Teddy Tumtum nodded wisely. "And she told him it's what happened when mommies and daddies decided they didn't want to be married to each other any more. And that was when he told her that your mommy would never get a divorce because your mommy never bothered to get married to either one of your daddies in the first place."
Peez blushed a deeper shade of scarlet. Even after so many years, she was still sensitive about her mother's Olympic-grade amorous shenanigans. When most children learn where babies come from, the first thing they do with the information is to search for exceptions, escape clauses, loopholes, anything to keep them from thinking of their parents doing something like that. Gross. Peez not only had to contend with the image of her mother "doing it," but also with the inescapable knowledge that Edwina had "done it" with enough men to stock a small road company of The Mikado, chorus included.

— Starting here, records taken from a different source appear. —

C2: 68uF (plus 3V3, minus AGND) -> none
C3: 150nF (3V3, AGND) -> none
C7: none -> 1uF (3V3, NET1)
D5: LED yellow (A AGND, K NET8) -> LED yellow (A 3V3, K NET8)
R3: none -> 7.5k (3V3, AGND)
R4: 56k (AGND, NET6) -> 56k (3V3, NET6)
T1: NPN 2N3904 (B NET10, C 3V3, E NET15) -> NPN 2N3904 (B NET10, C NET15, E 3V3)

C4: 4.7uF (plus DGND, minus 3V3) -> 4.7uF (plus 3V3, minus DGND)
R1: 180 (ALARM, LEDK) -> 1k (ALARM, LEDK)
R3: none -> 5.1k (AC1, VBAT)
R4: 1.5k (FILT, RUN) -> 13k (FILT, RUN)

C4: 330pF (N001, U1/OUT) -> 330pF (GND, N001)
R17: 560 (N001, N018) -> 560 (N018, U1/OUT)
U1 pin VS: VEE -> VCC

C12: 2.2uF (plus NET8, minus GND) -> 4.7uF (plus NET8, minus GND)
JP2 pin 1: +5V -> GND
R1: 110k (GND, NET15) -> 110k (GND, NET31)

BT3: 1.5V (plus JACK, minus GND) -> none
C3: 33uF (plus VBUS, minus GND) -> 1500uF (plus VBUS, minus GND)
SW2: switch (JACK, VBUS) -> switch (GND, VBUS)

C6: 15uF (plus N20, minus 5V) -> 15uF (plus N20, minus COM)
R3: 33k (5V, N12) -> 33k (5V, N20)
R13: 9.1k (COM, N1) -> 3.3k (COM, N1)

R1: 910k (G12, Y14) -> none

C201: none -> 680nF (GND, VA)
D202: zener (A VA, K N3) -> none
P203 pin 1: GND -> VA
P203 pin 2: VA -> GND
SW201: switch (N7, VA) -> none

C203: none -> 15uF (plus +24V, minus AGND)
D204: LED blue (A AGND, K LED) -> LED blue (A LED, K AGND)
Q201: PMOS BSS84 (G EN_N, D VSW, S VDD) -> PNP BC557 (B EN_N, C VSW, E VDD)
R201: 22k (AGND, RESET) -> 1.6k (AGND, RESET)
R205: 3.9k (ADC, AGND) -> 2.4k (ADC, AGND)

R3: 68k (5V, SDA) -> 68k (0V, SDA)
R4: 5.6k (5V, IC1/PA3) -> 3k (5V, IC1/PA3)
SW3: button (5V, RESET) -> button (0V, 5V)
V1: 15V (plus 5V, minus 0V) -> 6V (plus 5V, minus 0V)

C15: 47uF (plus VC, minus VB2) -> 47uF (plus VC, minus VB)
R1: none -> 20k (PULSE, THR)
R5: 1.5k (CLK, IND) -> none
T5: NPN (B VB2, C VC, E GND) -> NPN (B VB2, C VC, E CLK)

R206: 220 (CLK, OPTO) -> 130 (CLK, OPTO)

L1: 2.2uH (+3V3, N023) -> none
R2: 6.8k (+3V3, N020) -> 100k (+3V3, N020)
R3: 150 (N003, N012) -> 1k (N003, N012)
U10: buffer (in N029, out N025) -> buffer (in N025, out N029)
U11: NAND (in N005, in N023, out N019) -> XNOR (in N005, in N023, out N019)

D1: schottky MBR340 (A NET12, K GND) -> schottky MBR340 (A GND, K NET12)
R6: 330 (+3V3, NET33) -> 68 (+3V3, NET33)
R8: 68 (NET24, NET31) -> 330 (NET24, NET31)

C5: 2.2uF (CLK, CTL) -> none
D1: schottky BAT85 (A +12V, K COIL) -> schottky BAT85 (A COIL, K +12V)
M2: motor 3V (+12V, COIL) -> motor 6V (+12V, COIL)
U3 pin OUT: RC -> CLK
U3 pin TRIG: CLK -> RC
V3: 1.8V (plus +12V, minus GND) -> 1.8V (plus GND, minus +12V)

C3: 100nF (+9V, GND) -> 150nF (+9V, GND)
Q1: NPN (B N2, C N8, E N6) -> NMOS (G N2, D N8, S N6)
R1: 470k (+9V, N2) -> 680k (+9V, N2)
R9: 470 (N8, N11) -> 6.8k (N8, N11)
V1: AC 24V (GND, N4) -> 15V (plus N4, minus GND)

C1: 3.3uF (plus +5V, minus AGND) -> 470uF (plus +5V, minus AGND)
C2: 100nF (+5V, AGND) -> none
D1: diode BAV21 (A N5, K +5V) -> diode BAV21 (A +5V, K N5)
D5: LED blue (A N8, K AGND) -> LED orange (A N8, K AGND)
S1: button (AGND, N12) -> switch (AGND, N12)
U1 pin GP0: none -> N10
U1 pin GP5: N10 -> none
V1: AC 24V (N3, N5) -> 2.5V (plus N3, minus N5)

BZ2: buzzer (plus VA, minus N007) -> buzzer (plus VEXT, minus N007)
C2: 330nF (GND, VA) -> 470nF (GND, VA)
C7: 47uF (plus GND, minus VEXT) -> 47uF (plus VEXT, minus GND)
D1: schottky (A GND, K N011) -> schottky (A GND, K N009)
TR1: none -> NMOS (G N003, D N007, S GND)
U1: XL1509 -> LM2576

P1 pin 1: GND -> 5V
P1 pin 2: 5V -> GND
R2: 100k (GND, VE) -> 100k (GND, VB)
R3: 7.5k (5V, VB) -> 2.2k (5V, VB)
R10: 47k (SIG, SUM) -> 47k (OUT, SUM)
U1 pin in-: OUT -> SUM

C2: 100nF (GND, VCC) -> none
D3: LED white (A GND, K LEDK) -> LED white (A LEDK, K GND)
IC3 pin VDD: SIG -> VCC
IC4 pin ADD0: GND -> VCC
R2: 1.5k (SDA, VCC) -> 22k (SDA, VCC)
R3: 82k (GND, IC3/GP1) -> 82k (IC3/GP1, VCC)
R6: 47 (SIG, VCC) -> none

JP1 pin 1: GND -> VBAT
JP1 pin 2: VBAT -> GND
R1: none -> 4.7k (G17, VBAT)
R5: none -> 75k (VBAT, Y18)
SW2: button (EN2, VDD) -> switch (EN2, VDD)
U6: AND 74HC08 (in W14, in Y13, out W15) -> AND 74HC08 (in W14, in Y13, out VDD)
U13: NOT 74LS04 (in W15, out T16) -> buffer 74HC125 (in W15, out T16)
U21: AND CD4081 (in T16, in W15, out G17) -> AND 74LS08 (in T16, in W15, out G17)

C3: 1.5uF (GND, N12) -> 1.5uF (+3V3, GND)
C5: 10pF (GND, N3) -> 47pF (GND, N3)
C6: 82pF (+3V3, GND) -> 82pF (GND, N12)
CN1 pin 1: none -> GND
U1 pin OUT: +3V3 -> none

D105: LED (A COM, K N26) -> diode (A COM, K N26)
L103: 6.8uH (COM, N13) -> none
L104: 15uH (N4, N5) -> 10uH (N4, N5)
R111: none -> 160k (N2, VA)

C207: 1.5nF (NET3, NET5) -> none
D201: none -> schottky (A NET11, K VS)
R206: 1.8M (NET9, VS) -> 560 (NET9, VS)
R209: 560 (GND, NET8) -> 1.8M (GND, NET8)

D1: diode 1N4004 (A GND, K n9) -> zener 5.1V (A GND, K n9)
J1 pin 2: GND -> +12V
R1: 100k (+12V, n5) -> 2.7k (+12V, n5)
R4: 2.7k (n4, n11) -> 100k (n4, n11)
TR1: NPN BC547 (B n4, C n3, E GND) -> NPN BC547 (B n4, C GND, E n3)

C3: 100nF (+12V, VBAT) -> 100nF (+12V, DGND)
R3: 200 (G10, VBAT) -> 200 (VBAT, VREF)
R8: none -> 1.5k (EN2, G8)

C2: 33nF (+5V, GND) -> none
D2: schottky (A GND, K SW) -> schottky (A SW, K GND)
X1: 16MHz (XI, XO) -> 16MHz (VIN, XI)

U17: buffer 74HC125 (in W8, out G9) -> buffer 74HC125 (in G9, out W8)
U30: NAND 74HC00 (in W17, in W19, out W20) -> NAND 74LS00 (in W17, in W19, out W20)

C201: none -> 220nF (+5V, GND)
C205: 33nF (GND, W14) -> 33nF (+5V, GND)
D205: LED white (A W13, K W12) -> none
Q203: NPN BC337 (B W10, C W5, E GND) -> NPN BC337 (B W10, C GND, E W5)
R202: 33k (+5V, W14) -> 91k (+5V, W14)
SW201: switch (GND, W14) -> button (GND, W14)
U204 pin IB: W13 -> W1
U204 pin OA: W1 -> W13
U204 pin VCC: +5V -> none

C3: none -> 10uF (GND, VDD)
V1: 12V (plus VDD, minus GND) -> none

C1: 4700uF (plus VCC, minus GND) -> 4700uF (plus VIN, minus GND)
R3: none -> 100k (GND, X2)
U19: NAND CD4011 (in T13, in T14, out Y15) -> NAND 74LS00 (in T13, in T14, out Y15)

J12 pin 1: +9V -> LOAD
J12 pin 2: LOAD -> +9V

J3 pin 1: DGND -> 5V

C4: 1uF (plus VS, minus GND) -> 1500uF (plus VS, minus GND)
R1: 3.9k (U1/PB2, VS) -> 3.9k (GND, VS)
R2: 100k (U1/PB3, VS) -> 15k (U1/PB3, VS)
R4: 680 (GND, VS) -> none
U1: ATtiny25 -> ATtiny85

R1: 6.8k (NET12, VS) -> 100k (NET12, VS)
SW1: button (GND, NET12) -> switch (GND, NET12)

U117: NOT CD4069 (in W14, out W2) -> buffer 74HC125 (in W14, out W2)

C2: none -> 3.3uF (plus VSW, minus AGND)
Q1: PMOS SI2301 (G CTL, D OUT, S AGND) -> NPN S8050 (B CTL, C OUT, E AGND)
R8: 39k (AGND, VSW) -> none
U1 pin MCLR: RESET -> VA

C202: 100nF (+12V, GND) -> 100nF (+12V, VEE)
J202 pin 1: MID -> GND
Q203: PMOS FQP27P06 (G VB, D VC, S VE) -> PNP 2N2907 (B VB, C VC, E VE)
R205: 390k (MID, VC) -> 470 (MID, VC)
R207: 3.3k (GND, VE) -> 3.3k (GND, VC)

All of which probably accounted for Peez's own scrupulously preserved virginity, although her official excuse was that staying a virgin meant she could have direct access to and participation in some of the more esoteric rites for the pickier sorts of gods. And if some of her clients chose to believe that she stood ready to offer herself up as an emergency virgin sacrifice—Do Not Use Except in Case of Imminent Volcano Eruption—there was no harm in letting them do so. Not while she also had access to a wide variety of speedy getaway vehicles, anyhow. Peez was all for building customer confidence, but she wasn't about to die for it.
Teddy Tumtum made a clucking sound of commiseration. It was about as authentic as a beauty queen's I-want-to-work-with-orphans-and-small-animals speech. "Po' ittoo Peezie-pie," he said sadly. "No friends then, nothing but business acquaintances now. No one you can really talk to but me."
"You are not the only one I can talk to," Peez insisted angrily, rising partway out of her chair. "My life is made up of more than just business acquaintances."
"Of course it is." Teddy Tumtum couldn't blink, lacking eyelids, but he still managed to project the effect of a Southern belle coyly batting her lashes at some helpless beau. "There's always your family."
Peez sat down. Hard. Her mouth became a hyphen. Teddy Tumtum smiled. "And how is your beloved baby brother these days?" he asked, letting syrup drip over every syllable.
"How would I know?" Peez shot back. "The only time I see him or hear from him is when we need to discuss the business. And that's the only time I want to see or hear from him, the self-satisfied, smug, egotistical, unbearable little jerk!"
The bear looked bemused. " 'Little'? The last time I saw him, he was taller than you by a head."
"An empty head," Peez gritted. "Not that it's doing him any harm in the Miami office. He could have a double lobotomy and still be sharper than half the population of South Beach." In spite of herself, Peez felt tears rising in her pale blue eyes. Furiously she tried to fight them back by shouting, "It's not fair, Teddy Tumtum!"